▸ **ABOUT THIS TASK**
Pick out every line in the data below that contains the word "shoulder", and copy each one in full.

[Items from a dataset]
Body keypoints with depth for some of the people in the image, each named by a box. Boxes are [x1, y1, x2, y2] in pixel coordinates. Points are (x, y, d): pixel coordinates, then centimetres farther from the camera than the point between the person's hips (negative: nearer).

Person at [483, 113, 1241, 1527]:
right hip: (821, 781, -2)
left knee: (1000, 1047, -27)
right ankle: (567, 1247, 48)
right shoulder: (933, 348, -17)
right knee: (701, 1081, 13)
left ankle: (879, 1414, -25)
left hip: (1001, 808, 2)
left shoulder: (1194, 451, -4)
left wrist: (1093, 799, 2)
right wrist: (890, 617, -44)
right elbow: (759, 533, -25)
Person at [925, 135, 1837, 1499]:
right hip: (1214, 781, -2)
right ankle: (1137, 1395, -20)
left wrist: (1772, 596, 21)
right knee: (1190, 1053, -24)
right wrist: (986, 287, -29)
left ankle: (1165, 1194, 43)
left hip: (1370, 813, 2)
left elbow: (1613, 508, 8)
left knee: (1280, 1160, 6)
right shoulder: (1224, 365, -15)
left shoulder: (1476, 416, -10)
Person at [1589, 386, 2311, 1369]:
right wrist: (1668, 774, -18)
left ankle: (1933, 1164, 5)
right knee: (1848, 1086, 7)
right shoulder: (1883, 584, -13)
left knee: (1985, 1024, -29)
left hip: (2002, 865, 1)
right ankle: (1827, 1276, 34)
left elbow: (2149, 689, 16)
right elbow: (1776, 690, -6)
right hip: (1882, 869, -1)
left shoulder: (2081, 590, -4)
---
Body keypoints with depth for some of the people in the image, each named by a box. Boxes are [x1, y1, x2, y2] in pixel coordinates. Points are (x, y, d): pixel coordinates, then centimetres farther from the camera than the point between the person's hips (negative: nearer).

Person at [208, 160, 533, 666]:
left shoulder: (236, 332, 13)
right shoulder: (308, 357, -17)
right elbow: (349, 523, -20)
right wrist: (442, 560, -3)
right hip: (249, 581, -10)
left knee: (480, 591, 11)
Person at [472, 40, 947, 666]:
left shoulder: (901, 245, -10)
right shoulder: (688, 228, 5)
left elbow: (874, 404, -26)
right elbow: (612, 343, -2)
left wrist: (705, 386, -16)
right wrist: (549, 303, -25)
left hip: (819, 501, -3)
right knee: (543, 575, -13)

▸ **SOLUTION FOR THIS EXERCISE**
right shoulder: (933, 348, -17)
left shoulder: (1194, 451, -4)
right shoulder: (1224, 365, -15)
left shoulder: (1476, 416, -10)
right shoulder: (1883, 584, -13)
left shoulder: (2081, 590, -4)
left shoulder: (236, 332, 13)
right shoulder: (308, 357, -17)
left shoulder: (901, 245, -10)
right shoulder: (688, 228, 5)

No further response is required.